No one but MG argued that all possible universes are being realized in order for us to be in the one that happens to allow for us to exist. Again, magic, failure of our crude brains, call it what you will, the fact is ALL WE CAN BE CERTAIN OF is that the universe we exist in has the traits needed for human beings to have evolved. That could just be luck, it could be there are infinite universes that exist so of course we are in the one that we can be in because, well, that's not saying anything. Saying all we can be certain of is that the universe we find ourselves in is also one where we CAN exist is as parsimonious as it gets, to the point of being tautological. But using it as the end of an argument is disingenuous. If you then take the unknown or perhaps even unknowable explanation for that and then say we need to either have a solid explanation for "US" rather than "NOT US" or we must simply be ok with the mystery of it, we agree. But if we want to give one suggestion for why that is over the other, we've but begun to investigate the issue, not resolved it.
So here's what matters: Claiming fine tuning is proof of God is asserting it demonstrates divine intention. If one says that isn't true, because our existence is explained by fine tuning, period, that's dodging the reality of our situation where the majority characteristics of the universe don't align with other traits one should expect from a universe "fine tuned" for the evolution of human beings as a central purpose of the existence and form of said universe. Sure, the universe "selected for" human beings. But that's not "intention". It's one result among countless other selected for results.
Claiming fine tuning works for religion is a claim of intention being evidence for favoring the selection of as an intended end of the existence of said universe...and demands you then proceed to back that up with further examples.
Or, it's unknown. Magic. Cool. A failure of our crude meat brains. Whatever. But it's either the result of intention or it's not. And if it is, one ought to be able to see more evidence for it than the one that says, "Hey, things could have been different and we wouldn't have existed. So, the universe must have "selected" for us in a way that uses selection/choice to hint at 'favors' that abuses the way natural laws 'favor' certain outcomes over others by the nature of starting conditions having limited preferred outcomes...but without hidden intelligent intention behind them."
I don't know what you mean by "just an example of chaos theory-like delicate differences leading to broad diversity of outcomes". Chaos really exists, and most dynamical systems are chaotic.
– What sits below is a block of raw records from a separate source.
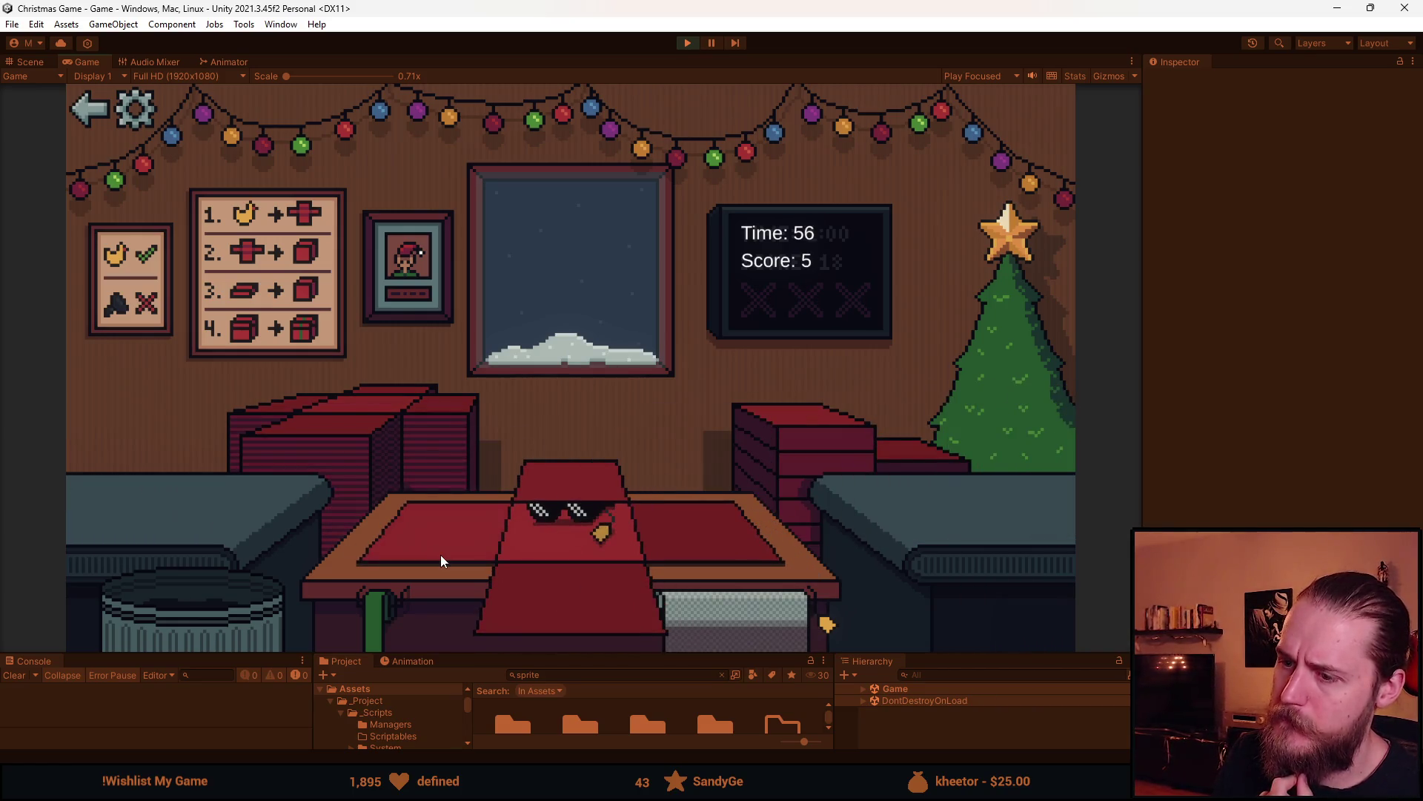
pyautogui.click(449, 539)
pyautogui.click(754, 477)
pyautogui.click(590, 482)
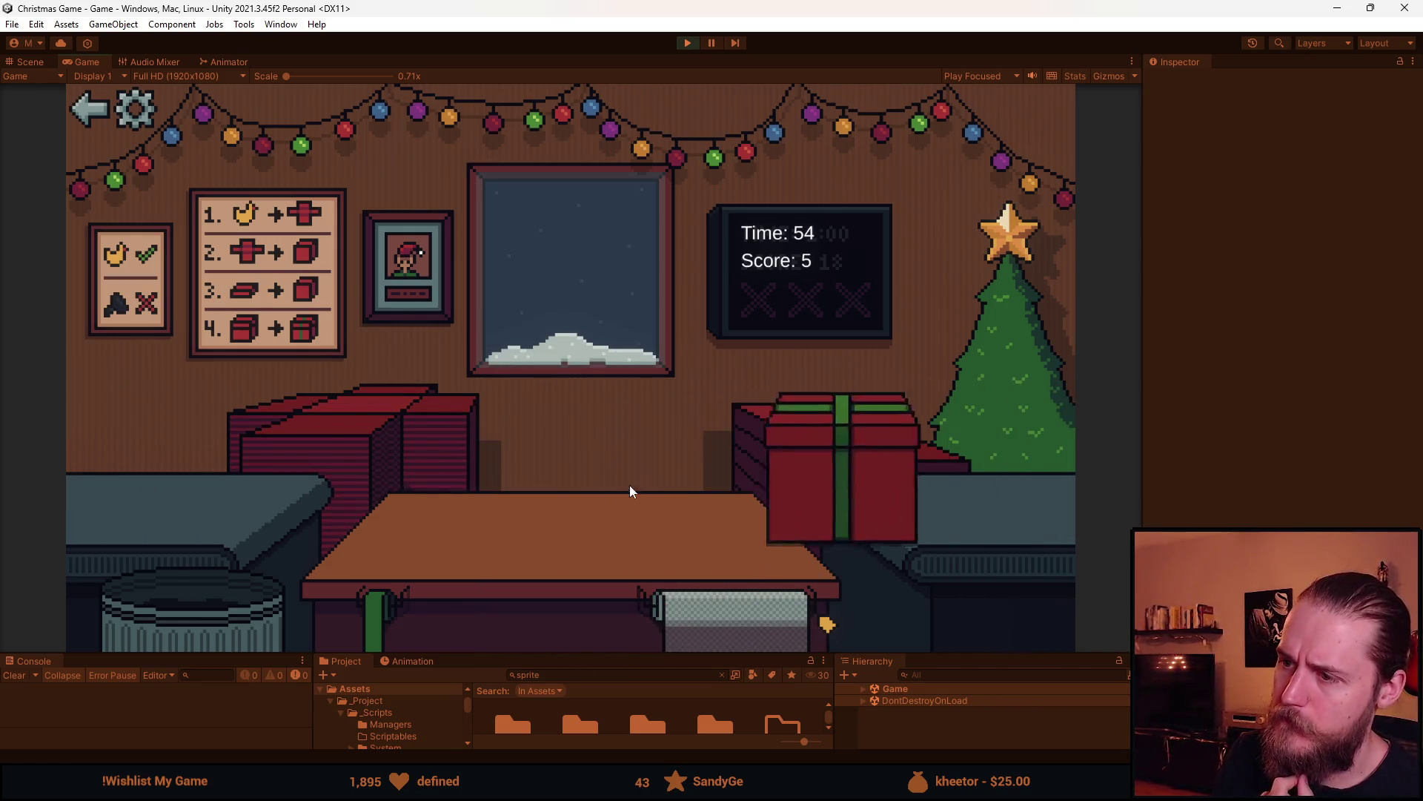
# Discard a bad item, then wrap, ribbon and ship the next gift
pyautogui.click(353, 430)
pyautogui.click(196, 495)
The fact that tiny differences in initial conditions would have made a very different universe is precisely a matter of chaos. Unless there is a basic error in the whole scientific picture of natural law, as differential equations with arbitrary initial conditions, the universe we actually have must be incredibly fine-tuned. Even if the equations themselves are not fine-tuned, either because the ones we have are somehow inevitable or because different equations would be just as good, the initial conditions must be.
We agree on chaos dynamics being real. Of course infinitesimal variances lead to fundamentally varied outcomes. I think you are shadow boxing an argument I'm not making, to be honest.